No known treatment exists to reduce the apparent risk of stroke that results from shingles infection, Kang said. "Our interest and ongoing research are focused on whether early anti-viral treatment for herpes zoster can reduce the risk of stroke," he said. "Also, from the clinical view, patients who have a shingles attack should be aware of the risk of stroke, and intensive monitoring and management of pre-existing risk factors for stroke, such as hypertension, hyperlipidemia [raised lipid levels] and diabetes, should be emphasized."
Shingles usually starts as a rash on one side of the face or body, which often causes pain, itching and tingling. Attacks can last for two to four weeks. The incidence of shingles increases with age, and the U.S. Centers for Disease Control and Prevention recommends most people over 60 be vaccinated against the virus, with the major exception being those with weakened immune systems.

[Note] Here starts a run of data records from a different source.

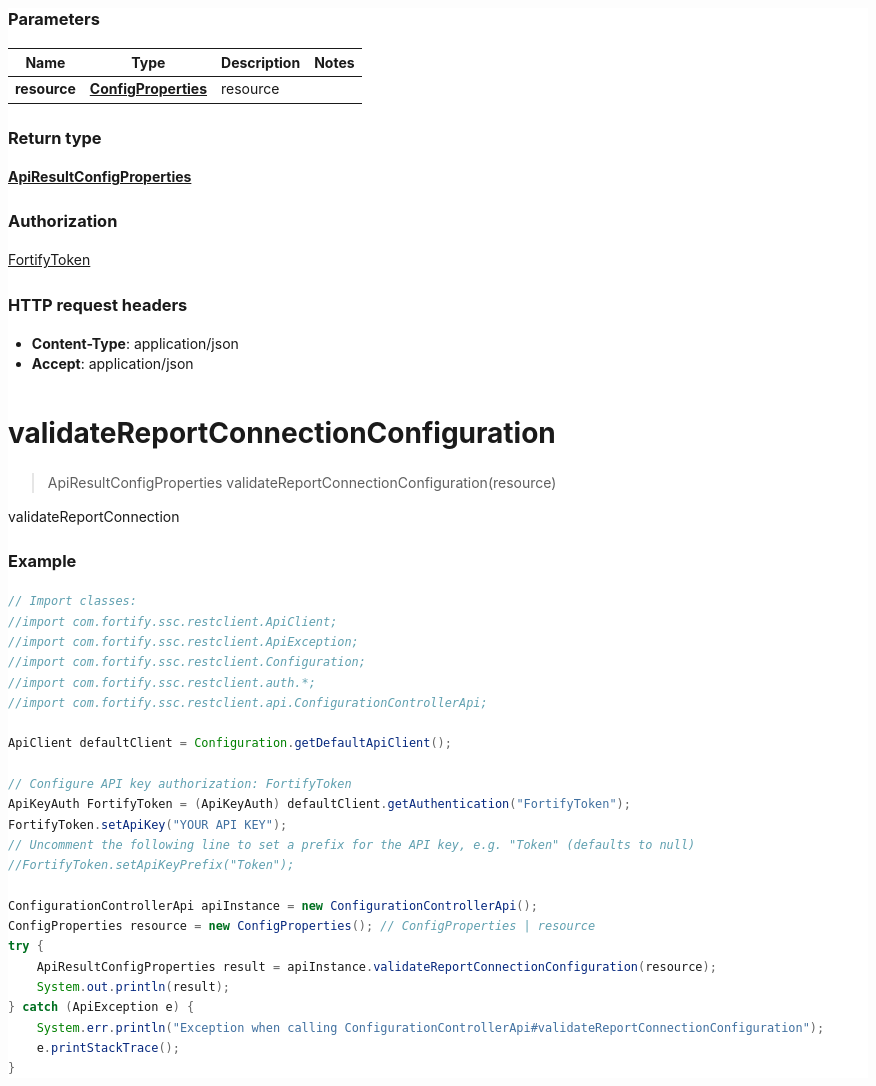 ### Parameters

Name | Type | Description  | Notes
------------- | ------------- | ------------- | -------------
 **resource** | [**ConfigProperties**](ConfigProperties.md)| resource |

### Return type

[**ApiResultConfigProperties**](ApiResultConfigProperties.md)

### Authorization

[FortifyToken](../README.md#FortifyToken)

### HTTP request headers

 - **Content-Type**: application/json
 - **Accept**: application/json

<a name="validateReportConnectionConfiguration"></a>
# **validateReportConnectionConfiguration**
> ApiResultConfigProperties validateReportConnectionConfiguration(resource)

validateReportConnection

### Example
```java
// Import classes:
//import com.fortify.ssc.restclient.ApiClient;
//import com.fortify.ssc.restclient.ApiException;
//import com.fortify.ssc.restclient.Configuration;
//import com.fortify.ssc.restclient.auth.*;
//import com.fortify.ssc.restclient.api.ConfigurationControllerApi;

ApiClient defaultClient = Configuration.getDefaultApiClient();

// Configure API key authorization: FortifyToken
ApiKeyAuth FortifyToken = (ApiKeyAuth) defaultClient.getAuthentication("FortifyToken");
FortifyToken.setApiKey("YOUR API KEY");
// Uncomment the following line to set a prefix for the API key, e.g. "Token" (defaults to null)
//FortifyToken.setApiKeyPrefix("Token");

ConfigurationControllerApi apiInstance = new ConfigurationControllerApi();
ConfigProperties resource = new ConfigProperties(); // ConfigProperties | resource
try {
    ApiResultConfigProperties result = apiInstance.validateReportConnectionConfiguration(resource);
    System.out.println(result);
} catch (ApiException e) {
    System.err.println("Exception when calling ConfigurationControllerApi#validateReportConnectionConfiguration");
    e.printStackTrace();
}
```
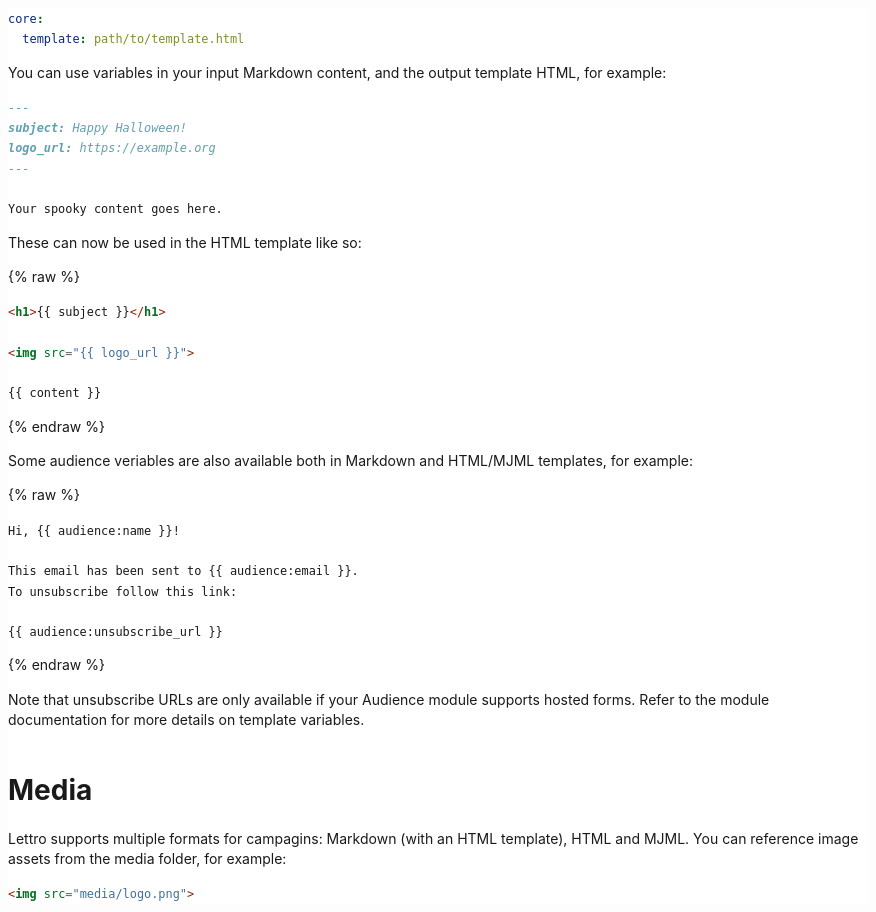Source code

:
 ```yaml
core:
  template: path/to/template.html
```

You can use variables in your input Markdown content, and the output template
HTML, for example:

```markdown
---
subject: Happy Halloween!
logo_url: https://example.org
---

Your spooky content goes here.
```

These can now be used in the HTML template like so:

{% raw %}
```html
<h1>{{ subject }}</h1>

<img src="{{ logo_url }}">

{{ content }}
```
{% endraw %}

Some audience veriables are also available both in Markdown and HTML/MJML
templates, for example:

{% raw %}
```markdown
Hi, {{ audience:name }}!

This email has been sent to {{ audience:email }}.
To unsubscribe follow this link:

{{ audience:unsubscribe_url }}
```
{% endraw %}

Note that unsubscribe URLs are only available if your Audience module supports
hosted forms. Refer to the module documentation for more details on template
variables.

# Media

Lettro supports multiple formats for campagins: Markdown (with an HTML
template), HTML and MJML. You can reference image assets from the media folder,
for example:

```html
<img src="media/logo.png">
```
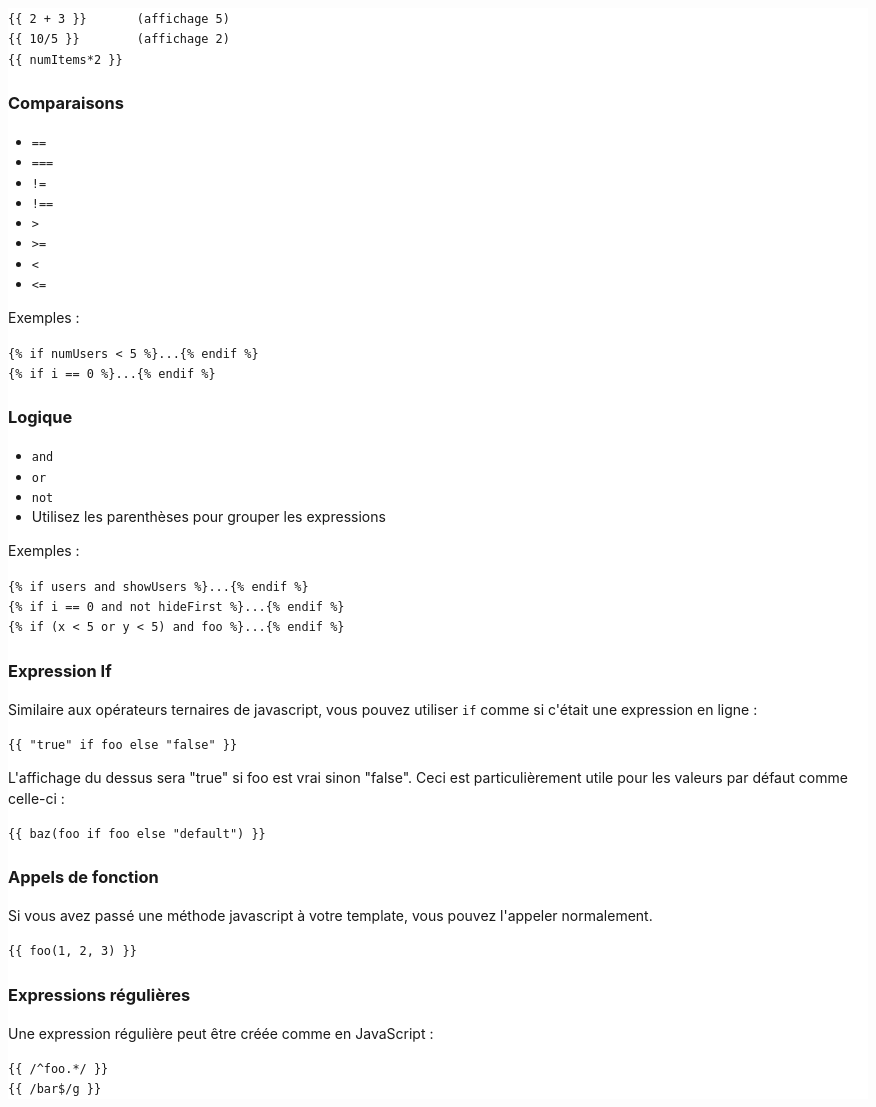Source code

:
 ```jinja
{{ 2 + 3 }}       (affichage 5)
{{ 10/5 }}        (affichage 2)
{{ numItems*2 }}
```

### Comparaisons

* `==`
* `===`
* `!=`
* `!==`
* `>`
* `>=`
* `<`
* `<=`

Exemples :

```jinja
{% if numUsers < 5 %}...{% endif %}
{% if i == 0 %}...{% endif %}
```

### Logique

* `and`
* `or`
* `not`
* Utilisez les parenthèses pour grouper les expressions

Exemples :

```jinja
{% if users and showUsers %}...{% endif %}
{% if i == 0 and not hideFirst %}...{% endif %}
{% if (x < 5 or y < 5) and foo %}...{% endif %}
```

### Expression If

Similaire aux opérateurs ternaires de javascript, vous pouvez utiliser `if` comme si c'était une expression en ligne :

```jinja
{{ "true" if foo else "false" }}
```

L'affichage du dessus sera "true" si foo est vrai sinon "false". Ceci est particulièrement utile pour les valeurs par défaut comme celle-ci :

```jinja
{{ baz(foo if foo else "default") }}
```

### Appels de fonction

Si vous avez passé une méthode javascript à votre template, vous pouvez l'appeler normalement.

```jinja
{{ foo(1, 2, 3) }}
```

### Expressions régulières

Une expression régulière peut être créée comme en JavaScript :

```jinja
{{ /^foo.*/ }}
{{ /bar$/g }}
```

While there have been scattered reports about a possible association of shingles with stroke, "to my knowledge this is the first study to link shingles very specifically with stroke," said Dr. Daniel Lackland, professor of epidemiology and medicine at the Medical University of South Carolina, and a spokesman for the American Stroke Association.
"It might be a little too early for a lot of clinical implications here," Lackland said. "But a physician who is treating someone with shingles should emphasize the importance of traditional risk factors for stroke, and let the patient know that your risk might be a little bit increased and you should pay more attention to high blood pressure, cholesterol and the like."